● Texto extraído:
+ + + + +

Al principio nadie aplaude. Todos están absortos, en éxtasis. Intentan calibrar el alcance de lo que acaban de escuchar, la importancia que tendrá dentro de sus vidas. Finalmente alguien se arranca y todos terminan ovacionando al maestro. James Salter sonríe; tiene 89 años y está cansado. Se pregunta si algo de todo lo que ha expresado les servirá de algo. ¿Habrán entendido que no existen fórmulas secretas ni recetas milagrosas? ¿Habrán entendido que el estilo, como la escritura, requiere de mucha más transpiración que inspiración?

Por supuesto, es imposible que el escritor sepa si alguno de los presentes llegará a ser un extraordinario novelista; menos aún quiénes alcanzarán un lenguaje personal, distintivo, notable. Los estudiantes aquí reunidos tampoco saben que están viendo los últimos destellos de sabiduría de alguien que sí ha logrado una mirada particular porque ha vivido intensamente una vida, la suya, repleta de prejuicios, de interrogantes, de remordimientos y de convicciones.

+ + + + +

● Tareas por realizar:
#1 Responda con datos del texto sobre James Salter las preguntas siguientes:
(a) ¿Cuántos años tiene James Salter?
(b) ¿Qué hace el público justo después de la actuación del maestro, antes de que alguien se arranque?
(c) ¿De qué estuvo repleta la vida del escritor?
#2 Traduzca al inglés esta oración del texto sobre James Salter: "James Salter sonríe; tiene 89 años y está cansado."
#3 Resuma en dos oraciones el texto sobre James Salter.

● Filas proporcionadas:

+ + + + +

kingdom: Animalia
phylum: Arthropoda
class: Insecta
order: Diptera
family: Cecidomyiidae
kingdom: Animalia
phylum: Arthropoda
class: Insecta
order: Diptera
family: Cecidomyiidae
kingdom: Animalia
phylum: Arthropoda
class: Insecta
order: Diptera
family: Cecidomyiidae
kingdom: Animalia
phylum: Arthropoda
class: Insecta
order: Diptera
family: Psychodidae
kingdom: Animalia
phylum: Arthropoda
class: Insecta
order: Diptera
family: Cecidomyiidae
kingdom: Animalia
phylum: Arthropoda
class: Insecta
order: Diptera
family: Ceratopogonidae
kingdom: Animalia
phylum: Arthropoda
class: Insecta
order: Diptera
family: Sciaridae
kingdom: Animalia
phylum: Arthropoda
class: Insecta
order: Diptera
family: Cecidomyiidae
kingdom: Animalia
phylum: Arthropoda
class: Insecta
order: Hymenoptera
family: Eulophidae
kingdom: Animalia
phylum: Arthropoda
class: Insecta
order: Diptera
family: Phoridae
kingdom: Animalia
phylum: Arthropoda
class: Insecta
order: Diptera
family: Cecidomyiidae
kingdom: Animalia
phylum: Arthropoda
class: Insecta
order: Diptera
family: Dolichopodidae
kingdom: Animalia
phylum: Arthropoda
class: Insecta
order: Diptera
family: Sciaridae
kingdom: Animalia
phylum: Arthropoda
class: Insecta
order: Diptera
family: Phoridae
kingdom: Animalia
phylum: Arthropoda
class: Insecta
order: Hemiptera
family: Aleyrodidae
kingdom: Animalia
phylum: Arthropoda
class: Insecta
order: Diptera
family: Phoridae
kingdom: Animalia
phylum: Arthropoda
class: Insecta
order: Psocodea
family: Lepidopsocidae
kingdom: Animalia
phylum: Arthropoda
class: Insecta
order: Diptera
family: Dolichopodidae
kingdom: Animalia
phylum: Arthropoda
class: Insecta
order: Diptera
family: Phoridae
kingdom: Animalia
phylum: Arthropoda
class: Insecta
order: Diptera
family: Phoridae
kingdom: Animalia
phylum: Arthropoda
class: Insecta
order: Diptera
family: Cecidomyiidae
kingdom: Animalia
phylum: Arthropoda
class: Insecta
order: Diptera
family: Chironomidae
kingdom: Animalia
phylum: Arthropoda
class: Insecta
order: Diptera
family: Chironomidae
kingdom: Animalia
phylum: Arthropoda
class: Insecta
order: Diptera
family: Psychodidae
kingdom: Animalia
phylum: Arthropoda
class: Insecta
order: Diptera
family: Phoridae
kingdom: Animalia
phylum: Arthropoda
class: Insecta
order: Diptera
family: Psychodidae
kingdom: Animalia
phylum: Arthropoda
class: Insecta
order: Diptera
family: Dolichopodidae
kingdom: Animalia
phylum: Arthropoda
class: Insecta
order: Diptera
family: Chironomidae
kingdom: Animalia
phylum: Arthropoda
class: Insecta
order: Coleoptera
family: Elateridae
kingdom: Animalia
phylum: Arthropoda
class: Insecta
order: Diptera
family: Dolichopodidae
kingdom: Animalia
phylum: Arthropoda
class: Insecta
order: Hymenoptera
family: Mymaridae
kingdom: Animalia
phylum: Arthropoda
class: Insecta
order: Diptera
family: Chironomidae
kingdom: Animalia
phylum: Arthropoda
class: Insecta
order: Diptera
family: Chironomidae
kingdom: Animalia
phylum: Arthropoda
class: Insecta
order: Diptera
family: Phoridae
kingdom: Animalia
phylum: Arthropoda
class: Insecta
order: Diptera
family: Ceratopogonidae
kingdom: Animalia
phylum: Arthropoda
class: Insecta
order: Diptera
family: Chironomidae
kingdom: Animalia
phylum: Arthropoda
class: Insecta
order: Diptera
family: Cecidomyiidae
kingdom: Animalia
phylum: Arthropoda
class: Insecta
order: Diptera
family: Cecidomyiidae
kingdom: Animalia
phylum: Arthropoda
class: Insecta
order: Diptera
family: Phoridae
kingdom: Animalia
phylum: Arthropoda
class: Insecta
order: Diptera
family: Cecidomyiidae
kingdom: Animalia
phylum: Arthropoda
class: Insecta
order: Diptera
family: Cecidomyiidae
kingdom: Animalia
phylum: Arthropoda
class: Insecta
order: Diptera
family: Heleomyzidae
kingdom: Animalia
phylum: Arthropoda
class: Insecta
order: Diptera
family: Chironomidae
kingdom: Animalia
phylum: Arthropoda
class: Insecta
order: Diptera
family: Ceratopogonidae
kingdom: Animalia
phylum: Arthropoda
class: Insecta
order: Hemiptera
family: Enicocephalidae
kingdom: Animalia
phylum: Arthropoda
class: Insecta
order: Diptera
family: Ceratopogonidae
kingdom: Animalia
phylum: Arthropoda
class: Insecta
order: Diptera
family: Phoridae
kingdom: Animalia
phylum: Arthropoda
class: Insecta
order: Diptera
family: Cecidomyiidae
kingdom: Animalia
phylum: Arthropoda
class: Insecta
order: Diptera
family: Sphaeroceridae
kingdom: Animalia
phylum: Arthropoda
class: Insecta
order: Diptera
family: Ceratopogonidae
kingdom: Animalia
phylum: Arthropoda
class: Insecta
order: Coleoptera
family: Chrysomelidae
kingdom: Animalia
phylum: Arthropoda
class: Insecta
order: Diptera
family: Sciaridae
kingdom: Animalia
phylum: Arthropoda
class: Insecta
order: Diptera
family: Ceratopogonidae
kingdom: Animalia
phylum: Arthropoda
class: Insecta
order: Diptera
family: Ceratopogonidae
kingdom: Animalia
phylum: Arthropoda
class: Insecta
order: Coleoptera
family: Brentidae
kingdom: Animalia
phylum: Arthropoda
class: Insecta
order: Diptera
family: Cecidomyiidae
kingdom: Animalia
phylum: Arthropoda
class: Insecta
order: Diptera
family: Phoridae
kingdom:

+ + + + +

● Resultados de tareas:
#1
(a) Tiene 89 años.
(b) Nadie aplaude; todos están absortos, en éxtasis.
(c) Estuvo repleta de prejuicios, de interrogantes, de remordimientos y de convicciones.

#2 James Salter smiles; he is 89 years old and he is tired.

#3 Tras un silencio inicial, todos terminan ovacionando a James Salter, quien, con 89 años y cansado, se pregunta si habrán entendido que el estilo requiere más transpiración que inspiración. Los estudiantes no saben que están viendo los últimos destellos de sabiduría de alguien que logró una mirada particular por haber vivido intensamente su vida.